**The task**:
Output each line of the listing exactly, though pictures are not to appear.

**Data provided**:
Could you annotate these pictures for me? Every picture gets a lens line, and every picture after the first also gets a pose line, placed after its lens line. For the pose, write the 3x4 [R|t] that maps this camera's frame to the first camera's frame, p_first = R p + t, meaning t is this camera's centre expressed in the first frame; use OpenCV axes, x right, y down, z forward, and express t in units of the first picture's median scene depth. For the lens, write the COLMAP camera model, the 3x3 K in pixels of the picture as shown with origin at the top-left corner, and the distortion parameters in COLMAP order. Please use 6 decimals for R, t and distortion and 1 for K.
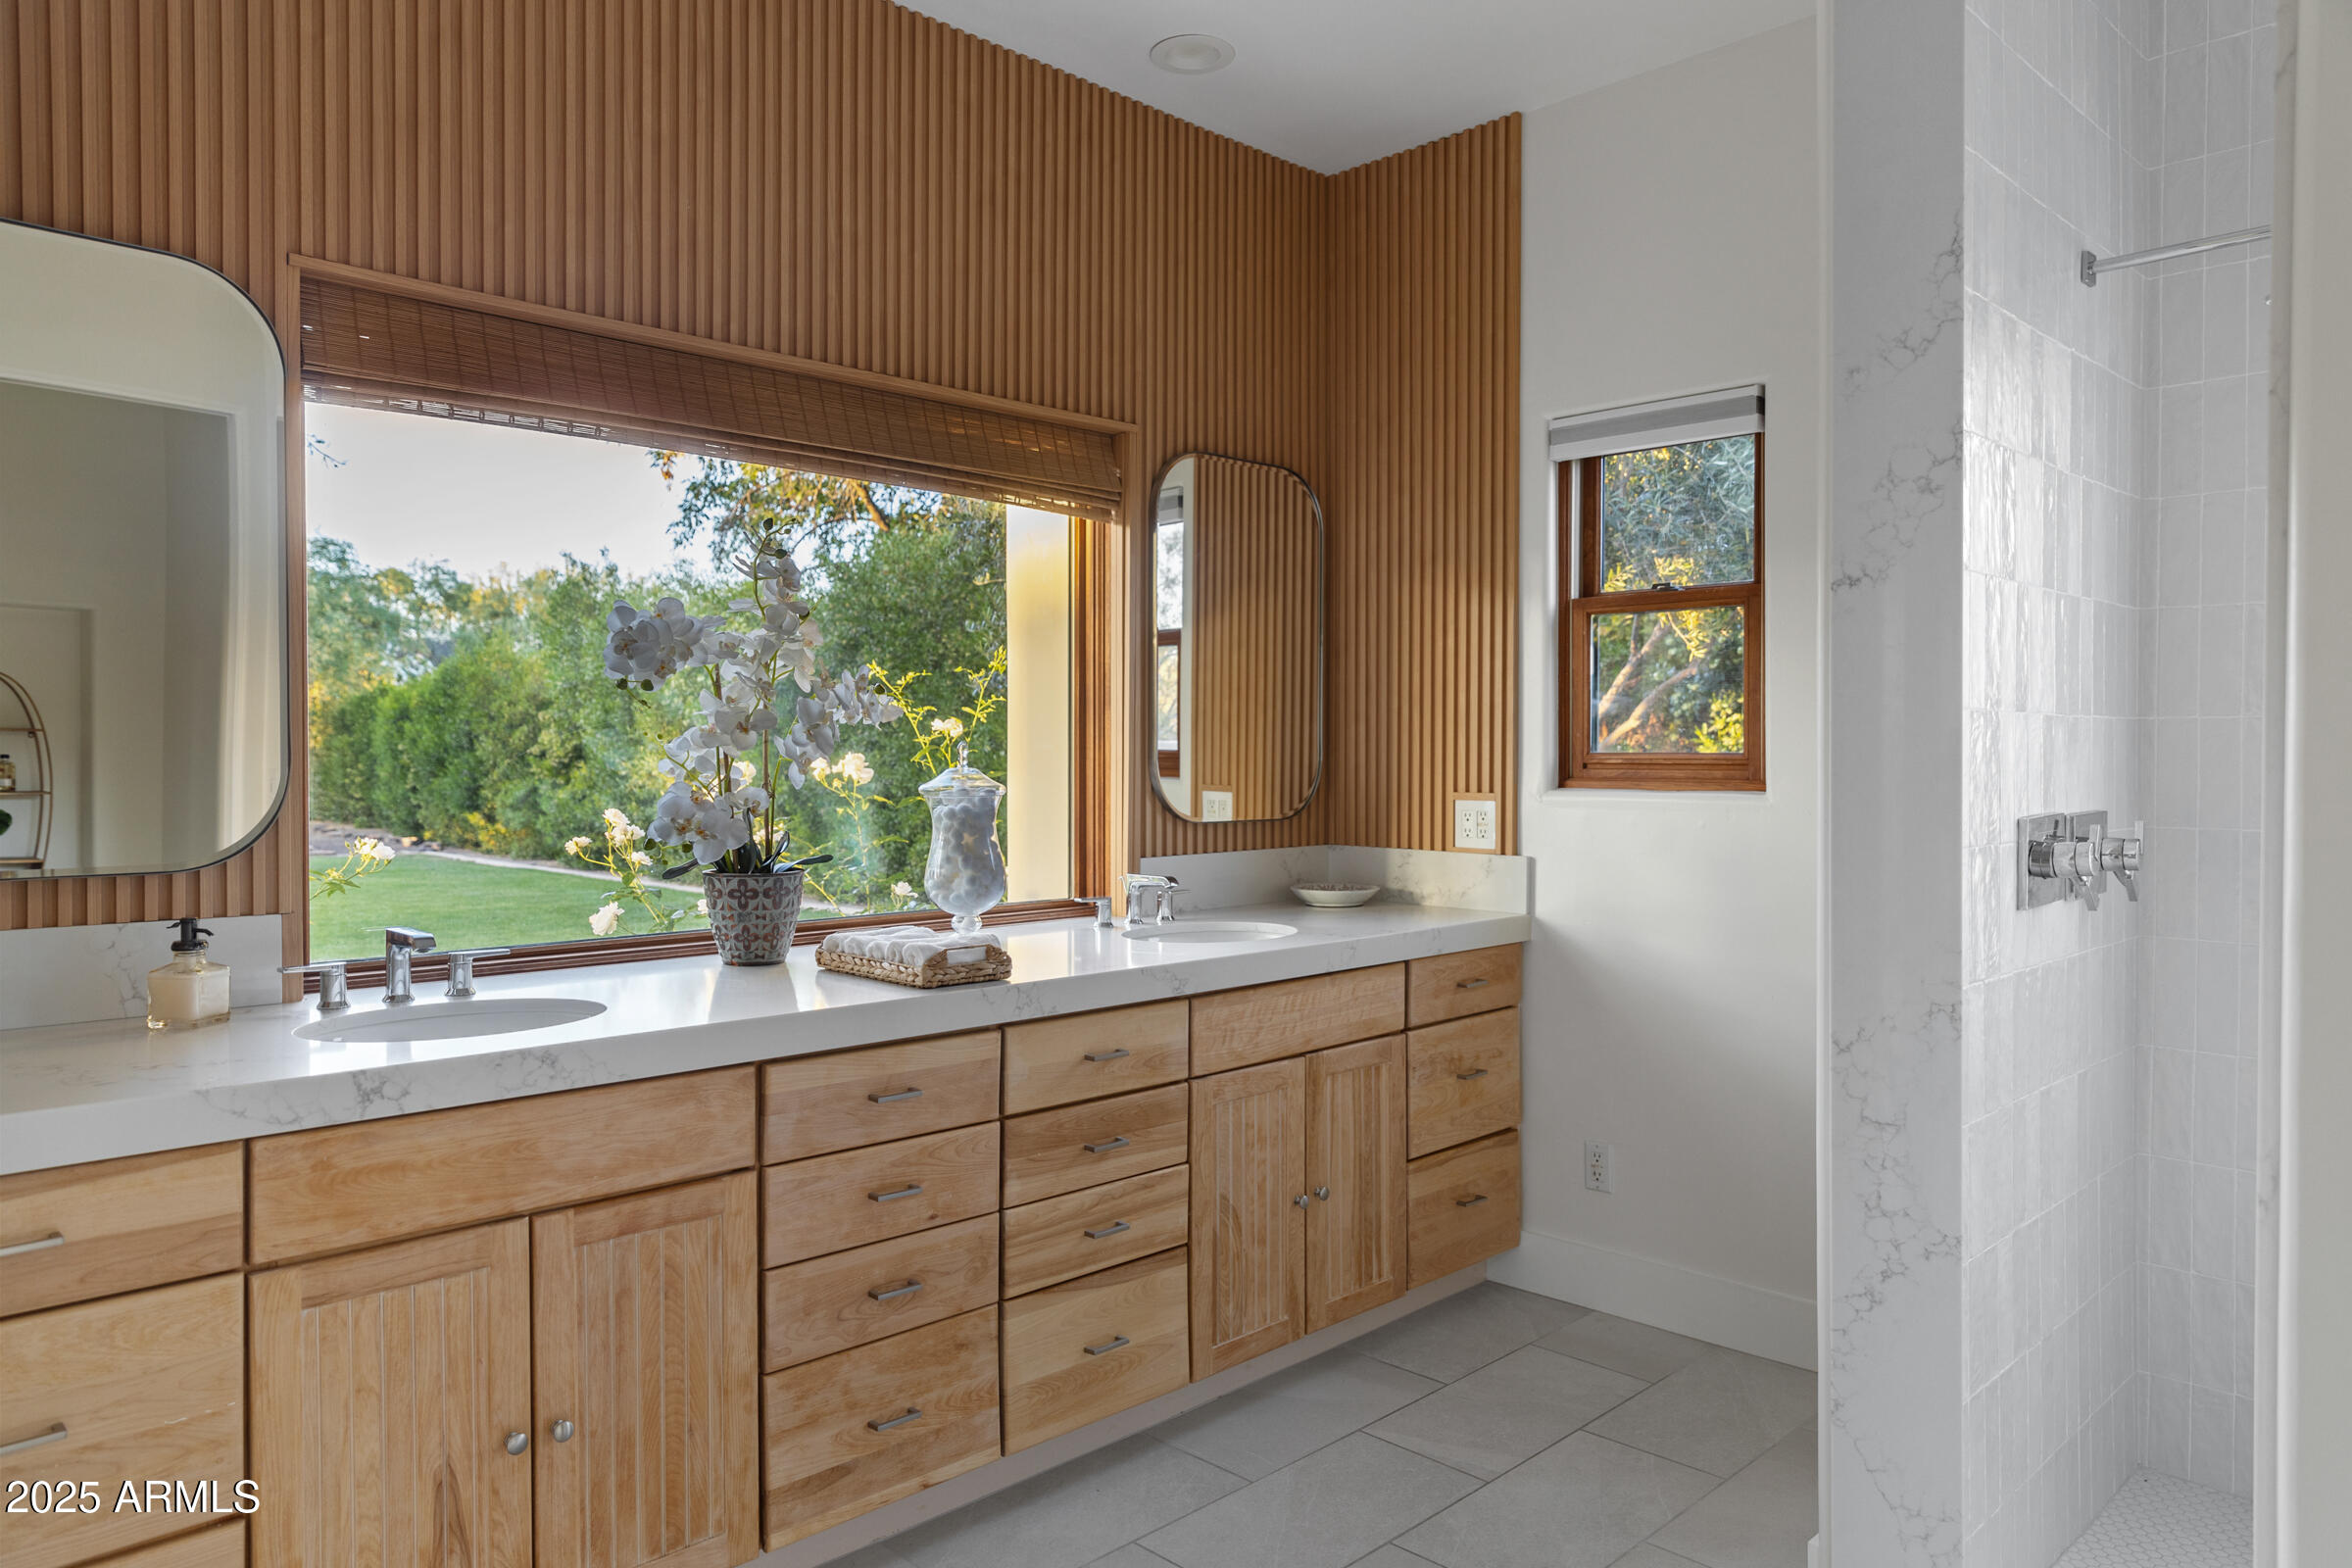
lens RADIAL K [[1554.4, 0, 1176.0], [0, 1554.4, 784.0], [0, 0, 1]] dist [0.002402, 0.000478]
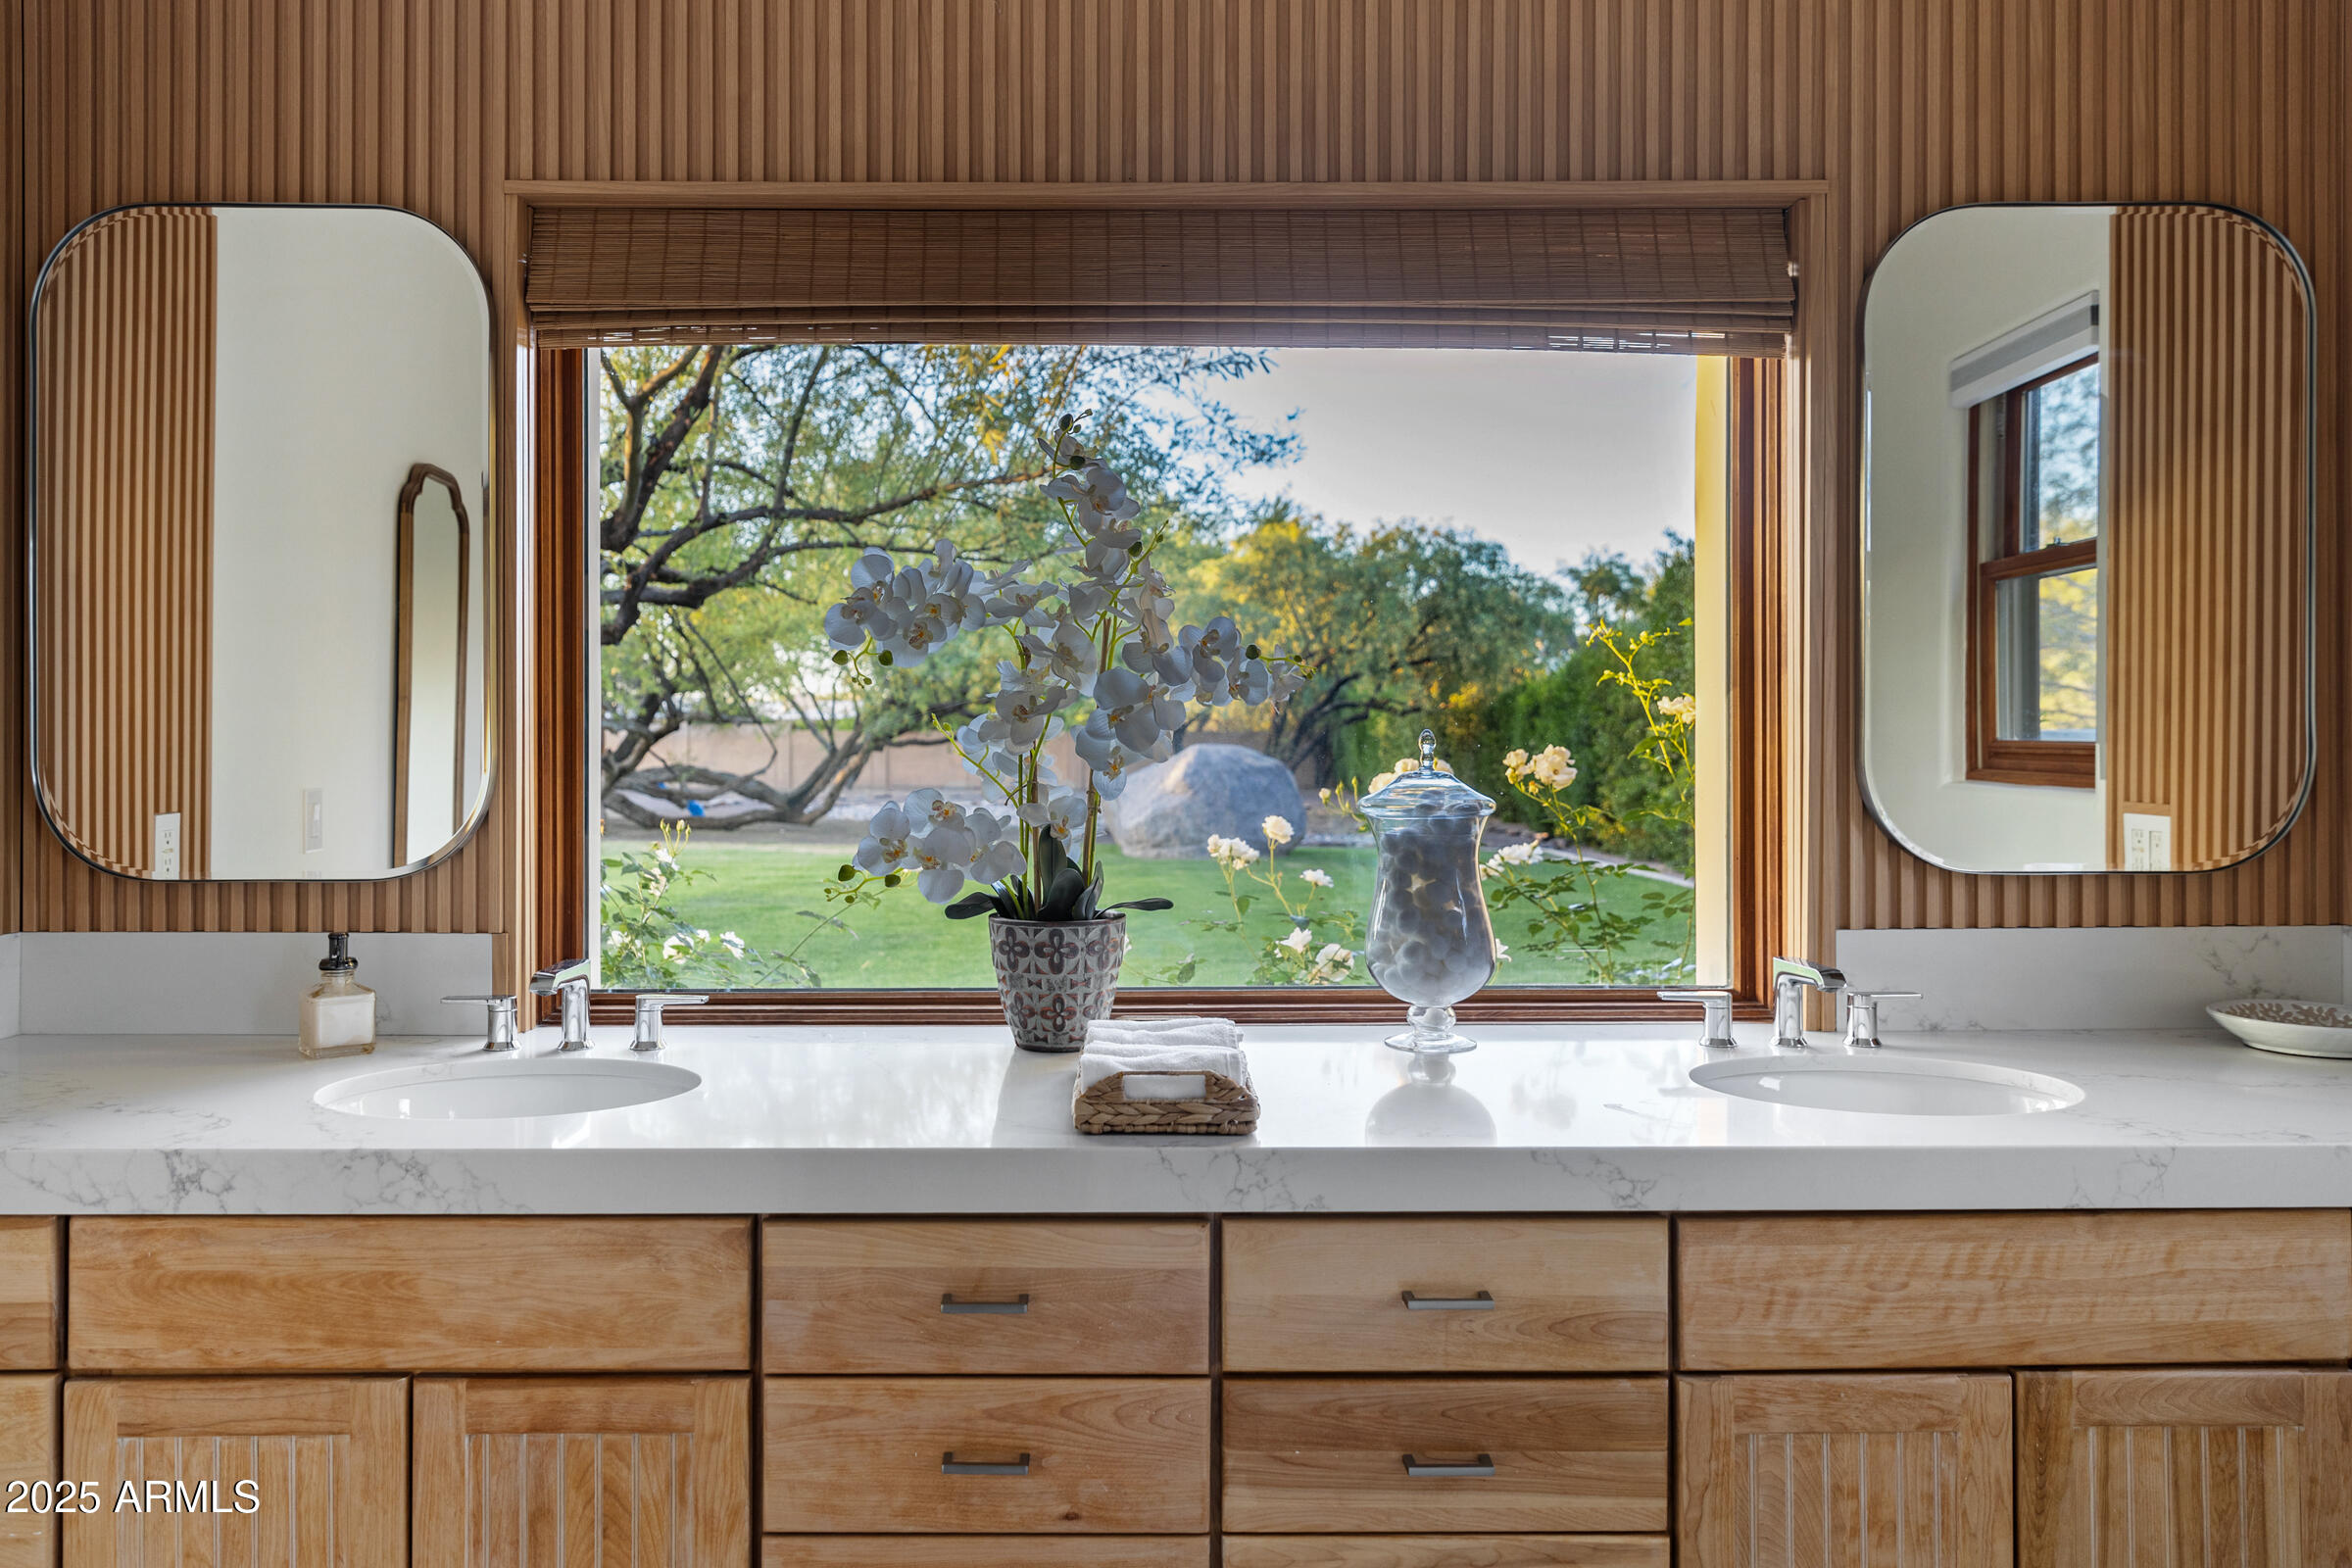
lens RADIAL K [[1597.3, 0, 1174.3], [0, 1597.3, 749.0], [0, 0, 1]] dist [-0.001242, 0.004413]
pose [[0.715027, -0.002123, -0.699093, 0.320118], [-0.011566, 0.999823, -0.014866, -0.010973], [0.699001, 0.018715, 0.714876, 0.605331]]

**Response box**:
Could you annotate these pictures for me? Every picture gets a lens line, and every picture after the first also gets a pose line, placed after its lens line. For the pose, write the 3x4 [R|t] that maps this camera's frame to the first camera's frame, p_first = R p + t, meaning t is this camera's centre expressed in the first frame; use OpenCV axes, x right, y down, z forward, and express t in units of the first picture's median scene depth. For the lens, write the COLMAP camera model, the 3x3 K in pixels of the picture as shown with origin at the top-left corner, and the distortion parameters in COLMAP order. Please use 6 decimals for R, t and distortion and 1 for K.
lens RADIAL K [[1554.4, 0, 1176.0], [0, 1554.4, 784.0], [0, 0, 1]] dist [0.002402, 0.000478]
lens RADIAL K [[1597.3, 0, 1174.3], [0, 1597.3, 749.0], [0, 0, 1]] dist [-0.001242, 0.004413]
pose [[0.715027, -0.002123, -0.699093, 0.320118], [-0.011566, 0.999823, -0.014866, -0.010973], [0.699001, 0.018715, 0.714876, 0.605331]]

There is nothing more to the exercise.